A histogram showing the topic distribution for the fifty articles the model is the most certain about that are at least ten pages long. This is shown as the number of articles with topic probability at least 0.847. Evolutionary Biology is the most frequent in this distribution, followed by War.

Figure 8.3: Topic distribution for the fifty articles the model is most certain about (min ten pages).

And this isn’t surprising; the model gets really confident that evolutionary biology articles are properly placed. The same thing happens when we increase the length to twenty pages.

 A histogram showing the topic distribution for the fifty articles the model is the most certain about that are at least twenty pages long. This is shown as the number of articles with topic probability at least 0.785. Evolutionary biology is the most frequent in this distribution, followed by quantum physics.

Figure 8.4: Topic distribution for the fifty articles the model is most certain about (min twenty pages).

There are still ten evolutionary biology articles, though mostly not the same ten. And there are fewer categories here. Just eighteen categories are represented in these fifty articles. And the purples and reds indicate that the articles are getting much later. These trends extend when we raise the floor to thirty pages, though now the topics start to shift.

A histogram showing the topic distribution for the fifty articles the model is the most certain about that are at least thirty pages long. This is shown as the number of articles with topic probability at least 0.695. Liberal Democracy is the most frequent in this distribution, followed by Quantum Physics and Egalitarianism.

Figure 8.5: Topic distribution for the fifty articles the model is most certain about (min thirty pages

There is more quantum physics, and more political philosophy. And when we move to forty pages, which means we’re just looking at the longest two percent of articles, these trends really accelerate.
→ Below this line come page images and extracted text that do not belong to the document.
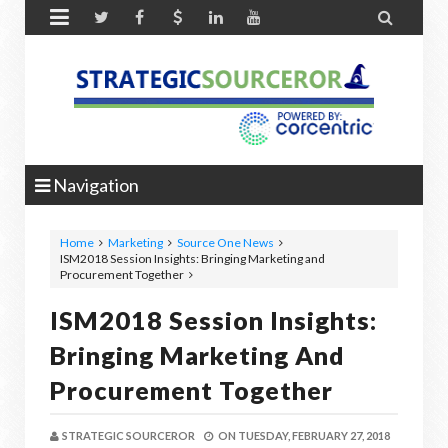


Navigation
Home
Marketing
Source One News
ISM2018 Session Insights: Bringing Marketing and
Procurement Together
ISM2018 Session Insights:
Bringing Marketing And
Procurement Together
STRATEGIC SOURCEROR
ON
TUESDAY, FEBRUARY 27, 2018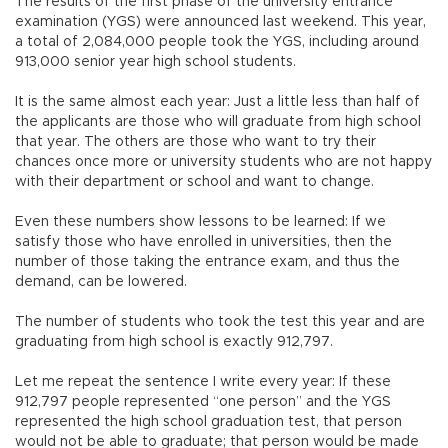
The results of the first phase of the university entrance
examination (YGS) were announced last weekend. This year,
a total of 2,084,000 people took the YGS, including around
913,000 senior year high school students.
It is the same almost each year: Just a little less than half of
the applicants are those who will graduate from high school
that year. The others are those who want to try their
chances once more or university students who are not happy
with their department or school and want to change.
Even these numbers show lessons to be learned: If we
satisfy those who have enrolled in universities, then the
number of those taking the entrance exam, and thus the
demand, can be lowered.
The number of students who took the test this year and are
graduating from high school is exactly 912,797.
Let me repeat the sentence I write every year: If these
912,797 people represented “one person” and the YGS
represented the high school graduation test, that person
would not be able to graduate; that person would be made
A histogram showing the topic distribution for the fifty articles the model is the most certain about that are at least forty pages long. This is shown as the number of articles with topic probability at least 0.559. Quantum Physics is the most frequent in this distribution, followed by Liberal Democracy and Early Modern.

Figure 8.6: Topic distribution for the fifty articles the model is most certain about (min forty pages).

By this stage the graph is measuring less which articles the model is really confident in, and more which kinds of philosophers write articles that long. The answer is, apparently, philosophers of (quantum) physics, political philosophers, and early modern historians.